Big Data and Prediction: Four Case Studies" Northcott
GDP
Big data has NOT been a fix for GDP predictions. . In one study, out of 60 actual instances of negative growth, economists' consensus forecasts predicted negative growth only three times.
WHY
Non-stationarity — the economy's causal structure keeps changing
Open system — the economy is constantly buffeted by non-economic factors (elections, pandemics, wars) that no economic model includes
Reflexivity — if a forecast becomes widely known, people may change their behaviour in response to it, making the forecast self-defeating
Measurement problems — GDP itself is only estimated, with large revisions after the fact
Possible chaos — meaning at best only probabilistic forecasts are ever possible
Unobservable variables — economic agents' expectations drive behaviour but can't be directly measured
YET > this isnt just a big data issue, other methods also do just as badly
extrapolation,
complex econometric models,
surveys
Big Data and Prediction: Four Case Studies" Northcott
Economic Auctions (US Spectrum Auctions)
TLDR > Big data methods were irrelevant and Predictive success here required theory-guided experiment design and context-specific expertise since it was niche.
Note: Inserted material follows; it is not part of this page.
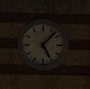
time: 5:06
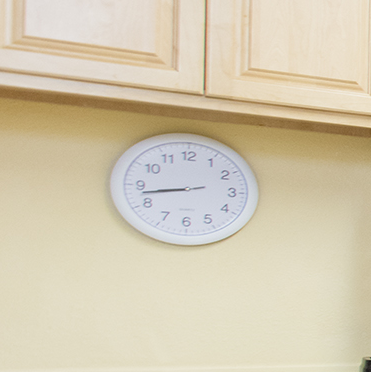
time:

Gam,e theory provided a starting point as crucial "data" here wasn't a pre-existing dataset to mine — it had to be actively created through experiments.
Big Data and Prediction: Four Case Studies" Northcott
pietsch conditions
identifies four conditions that must be satisfied for big data methods to predict successfully:
Good vocabulary — the variables you're tracking must be genuinely stable causal categories, not arbitrary composites
All relevant parameters known — you can't predict well if key causal factors are missing from your model
Stable background conditions (stationarity) — correlations found in past data must still hold in the future
Sufficient data — enough examples of every relevant combination of causes and effects to learn from
Northcott nuances
these conditions are NECCESSARY BUT NOT SUFFICIENT. (GDP shows there can be additional barriers (chaos, reflexivity, measurement error) even when the conditions are broadly met.)
Nonetheless, background theory is indispensdible, even for pure prediction, you need theory to choose the right variables and what data to collect > big data doesnt eliminate the need for human expertise and theoretical knowledge.
Prediction is often an amalgam of methods — big data might help with some sub-tasks even when it can't improve overall prediction.